Machine-readable electronics designs:
┏━━
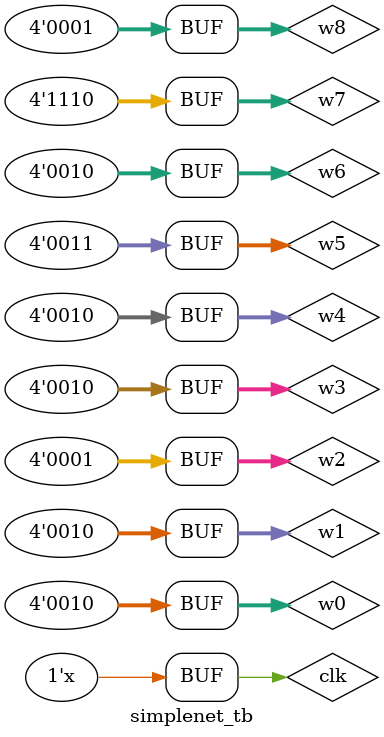
<source format=v>
`timescale 1ns/100ps
`include "simplenet.v"
module simplenet_tb;

  reg [1:0]x;
  reg clk;
  reg signed [3:0] w0;
  reg signed [3:0] w1;
  reg signed [3:0] w2;
  reg signed [3:0] w3;
  reg signed [3:0] w4;
  reg signed [3:0] w5;
  reg signed [3:0] w6;
  reg signed [3:0] w7;
  reg signed [3:0] w8;
  wire y;
  
  // Instantiate design under test
  simpleNet simpleNet(x,clk,w0,w1,w2,w3,w4,w5,w6,w7,w8,y);
          
reg [1:0] cycles;

  initial begin
    // Dump waves
    $dumpfile("dump.vcd");
    $dumpvars(1);
    
    $display("Start Sim");
    clk = 0;
    x = 2'b11; // What values of weights will make y operate as an output of XOR
    cycles = 2'd0;
    w0 = 4'b0010;  //from first input to first neuron = 2
    w1 = 4'b0010;  //from second input to first neuron = 2
    w2 = 4'b0001;  //bias to first neuron = 1
    w3 = 4'b0010;  //from first input to second neuron = 2
    w4 = 4'b0010;  //from second input to second neuron = 2
    w5 = 4'b0011;  //bias to second neuron = 3
    w6 = 4'b0010;  //from first neuron to output neuron = 2
    w7 = 4'b1110;  //from second neuron to output neuron = -2
    w8 = 4'b0001;  //bias to output neuron  = 1
end

always #1 clk=~clk;

always @(negedge clk)
begin
    cycles = cycles + 2'd1;
    if(cycles==2'd3)
    begin
        x=x-1;
    end
end
endmodule

</source>
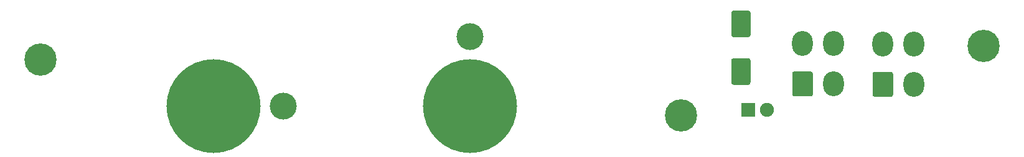
<source format=gbr>
%TF.GenerationSoftware,KiCad,Pcbnew,(5.1.6)-1*%
%TF.CreationDate,2021-08-25T12:57:47+10:00*%
%TF.ProjectId,HUD VID RCD Panel PCB V2,48554420-5649-4442-9052-43442050616e,rev?*%
%TF.SameCoordinates,Original*%
%TF.FileFunction,Soldermask,Bot*%
%TF.FilePolarity,Negative*%
%FSLAX46Y46*%
G04 Gerber Fmt 4.6, Leading zero omitted, Abs format (unit mm)*
G04 Created by KiCad (PCBNEW (5.1.6)-1) date 2021-08-25 12:57:47*
%MOMM*%
%LPD*%
G01*
G04 APERTURE LIST*
%ADD10C,4.400000*%
%ADD11O,2.800000X3.400000*%
%ADD12C,12.800000*%
%ADD13C,3.672000*%
%ADD14C,1.900000*%
%ADD15R,1.900000X1.900000*%
G04 APERTURE END LIST*
D10*
%TO.C,REF\u002A\u002A*%
X84074000Y-76073000D03*
%TD*%
%TO.C,REF\u002A\u002A*%
X171196000Y-83693000D03*
%TD*%
%TO.C,REF\u002A\u002A*%
X212344000Y-74168000D03*
%TD*%
D11*
%TO.C,J1*%
X202819000Y-73914000D03*
X198619000Y-73914000D03*
X202819000Y-79414000D03*
G36*
G01*
X197219000Y-80853600D02*
X197219000Y-77974400D01*
G75*
G02*
X197479400Y-77714000I260400J0D01*
G01*
X199758600Y-77714000D01*
G75*
G02*
X200019000Y-77974400I0J-260400D01*
G01*
X200019000Y-80853600D01*
G75*
G02*
X199758600Y-81114000I-260400J0D01*
G01*
X197479400Y-81114000D01*
G75*
G02*
X197219000Y-80853600I0J260400D01*
G01*
G37*
%TD*%
D12*
%TO.C,REF\u002A\u002A*%
X107569000Y-82423000D03*
X107569000Y-82423000D03*
D13*
X117094000Y-82423000D03*
%TD*%
D12*
%TO.C,REF\u002A\u002A*%
X142494000Y-82423000D03*
X142494000Y-82423000D03*
D13*
X142494000Y-72898000D03*
%TD*%
D11*
%TO.C,J2*%
X191906000Y-73875000D03*
X187706000Y-73875000D03*
X191906000Y-79375000D03*
G36*
G01*
X186306000Y-80814600D02*
X186306000Y-77935400D01*
G75*
G02*
X186566400Y-77675000I260400J0D01*
G01*
X188845600Y-77675000D01*
G75*
G02*
X189106000Y-77935400I0J-260400D01*
G01*
X189106000Y-80814600D01*
G75*
G02*
X188845600Y-81075000I-260400J0D01*
G01*
X186566400Y-81075000D01*
G75*
G02*
X186306000Y-80814600I0J260400D01*
G01*
G37*
%TD*%
D14*
%TO.C,D17*%
X182880000Y-82931000D03*
D15*
X180340000Y-82931000D03*
%TD*%
%TO.C,C1*%
G36*
G01*
X180364000Y-72972000D02*
X178284000Y-72972000D01*
G75*
G02*
X178024000Y-72712000I0J260000D01*
G01*
X178024000Y-69632000D01*
G75*
G02*
X178284000Y-69372000I260000J0D01*
G01*
X180364000Y-69372000D01*
G75*
G02*
X180624000Y-69632000I0J-260000D01*
G01*
X180624000Y-72712000D01*
G75*
G02*
X180364000Y-72972000I-260000J0D01*
G01*
G37*
G36*
G01*
X180364000Y-79472000D02*
X178284000Y-79472000D01*
G75*
G02*
X178024000Y-79212000I0J260000D01*
G01*
X178024000Y-76132000D01*
G75*
G02*
X178284000Y-75872000I260000J0D01*
G01*
X180364000Y-75872000D01*
G75*
G02*
X180624000Y-76132000I0J-260000D01*
G01*
X180624000Y-79212000D01*
G75*
G02*
X180364000Y-79472000I-260000J0D01*
G01*
G37*
%TD*%
M02*

</source>
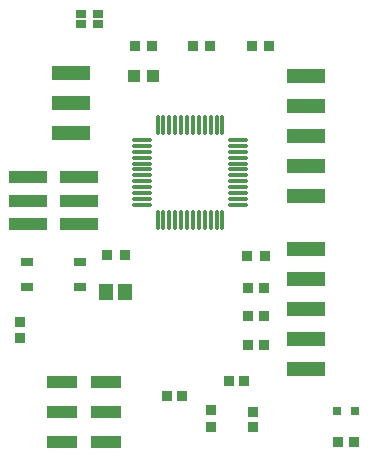
<source format=gtp>
G04*
G04 #@! TF.GenerationSoftware,Altium Limited,Altium Designer,24.9.1 (31)*
G04*
G04 Layer_Color=8421504*
%FSLAX44Y44*%
%MOMM*%
G71*
G04*
G04 #@! TF.SameCoordinates,573C6FB0-CD79-483D-94B5-B6DABAD4C9EF*
G04*
G04*
G04 #@! TF.FilePolarity,Positive*
G04*
G01*
G75*
%ADD18O,0.3000X1.8000*%
%ADD19O,1.8000X0.3000*%
%ADD20R,3.1800X1.2700*%
%ADD21R,0.9121X0.9581*%
%ADD22R,0.8500X0.9000*%
%ADD23R,0.9000X0.8500*%
%ADD24R,0.9350X0.9621*%
%ADD25R,0.8500X0.6500*%
%ADD26R,0.9906X0.7112*%
%ADD27R,2.5000X1.0000*%
%ADD28R,3.3000X1.0200*%
%ADD29R,1.3046X1.4562*%
%ADD30R,0.9581X0.9121*%
%ADD31R,1.0637X1.0621*%
%ADD32R,0.8000X0.8000*%
D18*
X328100Y478650D02*
D03*
X333100D02*
D03*
X338100D02*
D03*
X343100D02*
D03*
X348100D02*
D03*
X353100D02*
D03*
X358100D02*
D03*
X363100D02*
D03*
X368100D02*
D03*
X373100D02*
D03*
X378100D02*
D03*
X383100D02*
D03*
Y397650D02*
D03*
X378100D02*
D03*
X373100D02*
D03*
X368100D02*
D03*
X363100D02*
D03*
X358100D02*
D03*
X353100D02*
D03*
X348100D02*
D03*
X343100D02*
D03*
X338100D02*
D03*
X333100D02*
D03*
X328100D02*
D03*
D19*
X396100Y465650D02*
D03*
Y460650D02*
D03*
Y455650D02*
D03*
Y450650D02*
D03*
Y445650D02*
D03*
Y440650D02*
D03*
Y435650D02*
D03*
Y430650D02*
D03*
Y425650D02*
D03*
Y420650D02*
D03*
Y415650D02*
D03*
Y410650D02*
D03*
X315100D02*
D03*
Y415650D02*
D03*
Y420650D02*
D03*
Y425650D02*
D03*
Y430650D02*
D03*
Y435650D02*
D03*
Y440650D02*
D03*
Y445650D02*
D03*
Y450650D02*
D03*
Y455650D02*
D03*
Y460650D02*
D03*
Y465650D02*
D03*
D20*
X254932Y471688D02*
D03*
Y497088D02*
D03*
Y522488D02*
D03*
X453410Y297180D02*
D03*
Y322580D02*
D03*
Y373380D02*
D03*
Y347980D02*
D03*
Y271780D02*
D03*
Y417830D02*
D03*
Y494030D02*
D03*
Y519430D02*
D03*
Y468630D02*
D03*
Y443230D02*
D03*
D21*
X373380Y222600D02*
D03*
Y237140D02*
D03*
D22*
X388320Y261620D02*
D03*
X401320D02*
D03*
X336250Y248920D02*
D03*
X349250D02*
D03*
X417980Y292100D02*
D03*
X404980D02*
D03*
X417980Y316230D02*
D03*
X404980D02*
D03*
X417980Y340360D02*
D03*
X404980D02*
D03*
D23*
X408940Y235250D02*
D03*
Y222250D02*
D03*
X212090Y298300D02*
D03*
Y311300D02*
D03*
D24*
X358140Y544830D02*
D03*
X372448D02*
D03*
X309076D02*
D03*
X323384D02*
D03*
X408136D02*
D03*
X422444D02*
D03*
X480526Y209550D02*
D03*
X494834D02*
D03*
D25*
X277760Y571940D02*
D03*
Y563440D02*
D03*
X263260Y571940D02*
D03*
Y563440D02*
D03*
D26*
X262530Y341040D02*
D03*
X217530D02*
D03*
X262530Y362540D02*
D03*
X217530D02*
D03*
D27*
X247330Y209991D02*
D03*
X284330D02*
D03*
X247330Y235391D02*
D03*
X284330D02*
D03*
X247330Y260791D02*
D03*
X284330D02*
D03*
D28*
X261380Y394020D02*
D03*
X218680D02*
D03*
X261380Y414020D02*
D03*
X218680D02*
D03*
X261380Y434020D02*
D03*
X218680D02*
D03*
D29*
X284874Y336550D02*
D03*
X300990D02*
D03*
D30*
X404210Y367030D02*
D03*
X418750D02*
D03*
X285750Y368300D02*
D03*
X300290D02*
D03*
D31*
X324524Y519430D02*
D03*
X307936D02*
D03*
D32*
X495237Y236264D02*
D03*
X480237D02*
D03*
M02*

</source>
┗━━
ASSIGNMENT - Pull out every line holding "signed" from the records above, and copy it.

EXERCISE SOLUTION -
  reg signed [3:0] w0;
  reg signed [3:0] w1;
  reg signed [3:0] w2;
  reg signed [3:0] w3;
  reg signed [3:0] w4;
  reg signed [3:0] w5;
  reg signed [3:0] w6;
  reg signed [3:0] w7;
  reg signed [3:0] w8;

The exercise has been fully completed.